Lt. Gov. Dan Patrick and state Sen. John Whitmire announced plans Tuesday for an interim jail safety study committee, a move spurred by questions surrounding Sandra Bland’s hanging death in July at the Waller County Jail northwest of Houston.
The committee will be tasked with examining how Texas jails handle inmate mental health and suicide issues. But the examination will be hard to contain, and that’s a good thing.
Whitmire, D-Houston, the longest-serving member of the Senate and chairman of its Criminal Justice Committee, praised Texas sheriffs, who run more than 240 county jails. But he asked them to re-examine their procedures.

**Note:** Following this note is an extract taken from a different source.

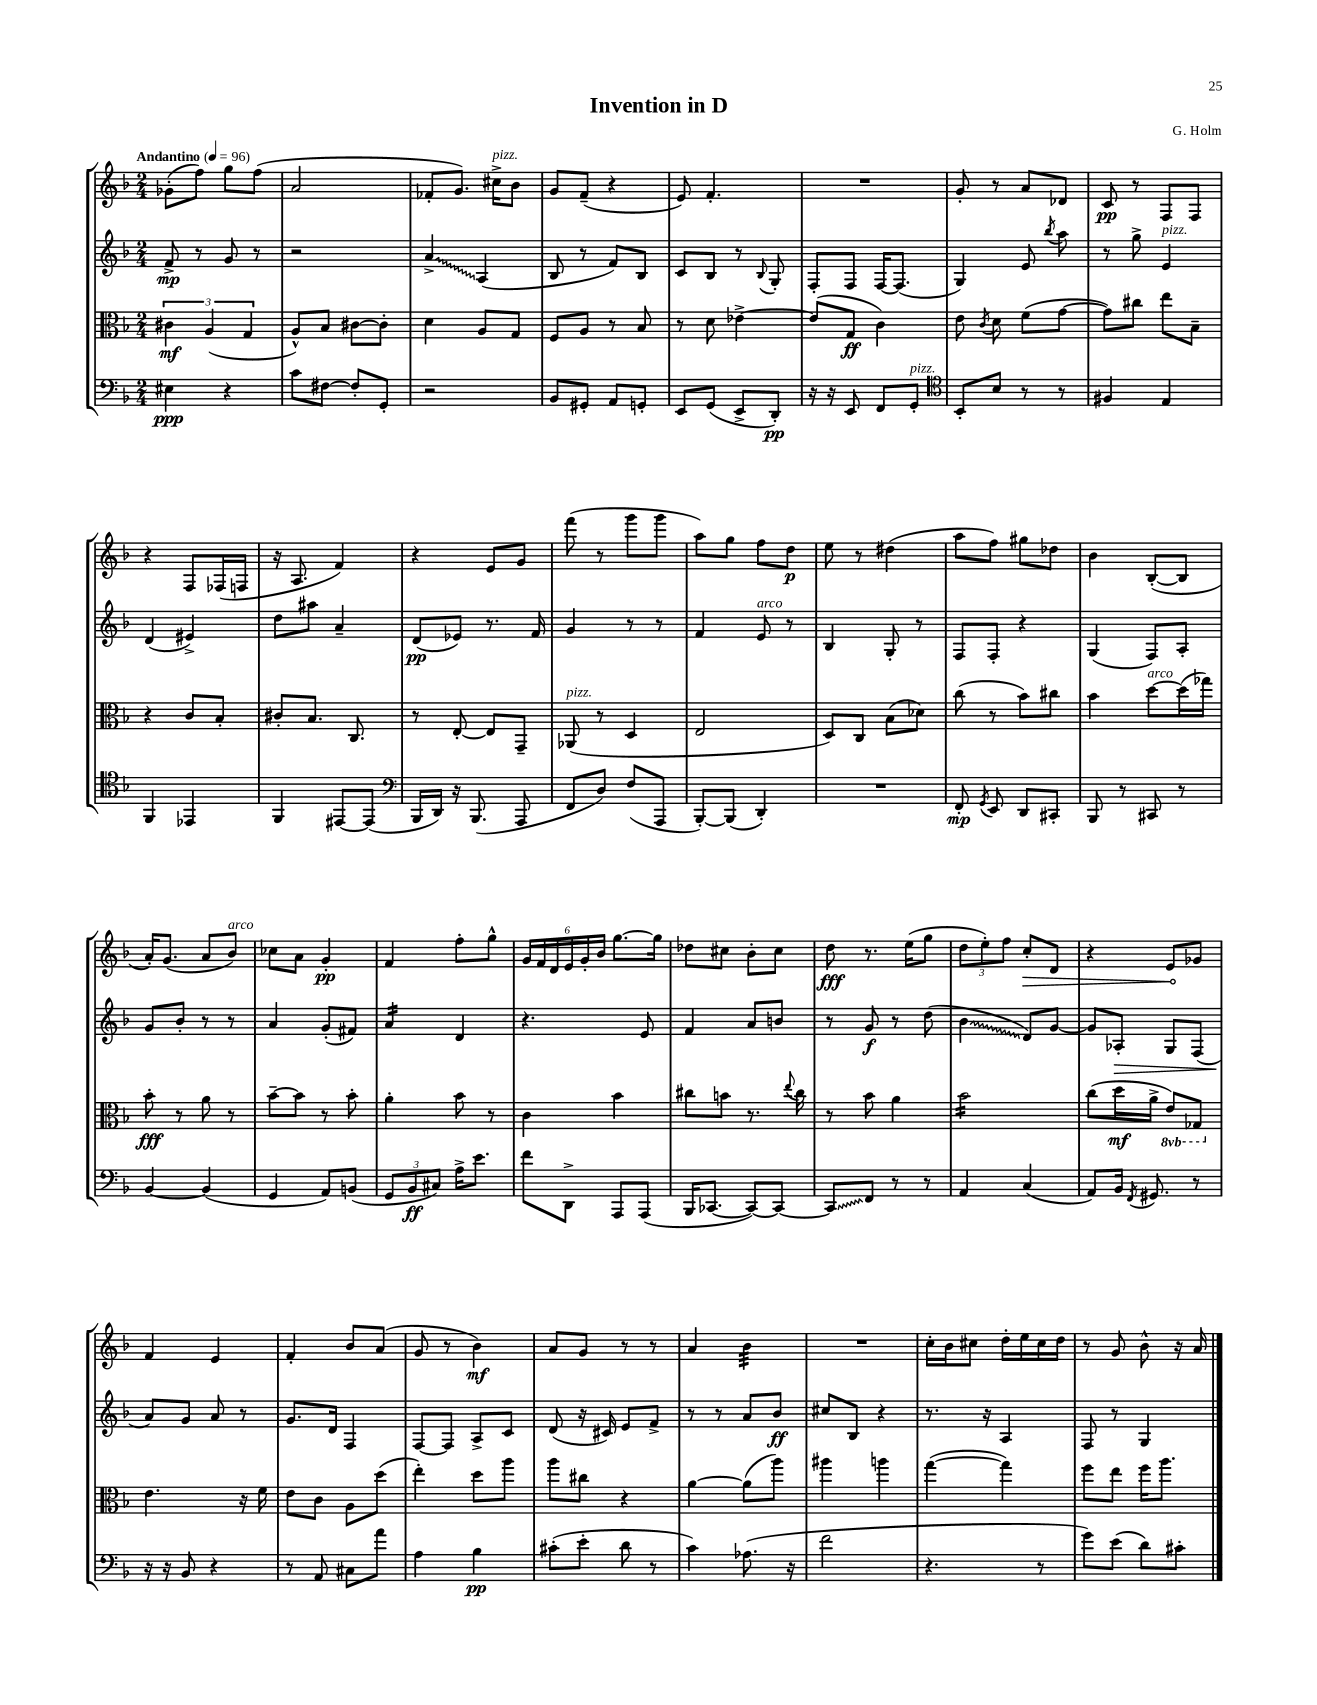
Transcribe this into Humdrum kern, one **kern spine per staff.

When the new study committee holds hearings, no doubt some of those sheriffs will be called on to testify about their jails — and so will their critics.
And in addition to suicide prevention and inmate medical care, Whitmire says he wants to examine the state’s bail bond system.
People who are in the Texas bail bond business and their critics are likely to have a lot to say.
Department of Public Safety trooper Brian Encinia stopped Bland, 38, on a relatively minor traffic violation — failing to signal before changing lanes — July 10 in Prairie View. A disagreement between the two escalated, and Encinia arrested Bland and took her to jail.
She was unable to post a required $500 bond. On July 13, she was found hanged in her cell.
Her death has been ruled a suicide, but the local district attorney is investigating and will present findings to a grand jury.
Jail authorities failed to complete a two-part mental health check on Bland, who indicated she had previously attempted suicide. According to the Texas Commission on Jail Standards, she should have been referred for a mental health evaluation.
She should have been more closely supervised.
Patrick and Whitmire should be commended for launching a study.
Besides the myriad questions about Bland’s death that demand answers, the incident put Texas jails in a national spotlight.
Texas must find out what went wrong and what can keep it from happening again.
The study might touch some sore spots — all the better for the healing process.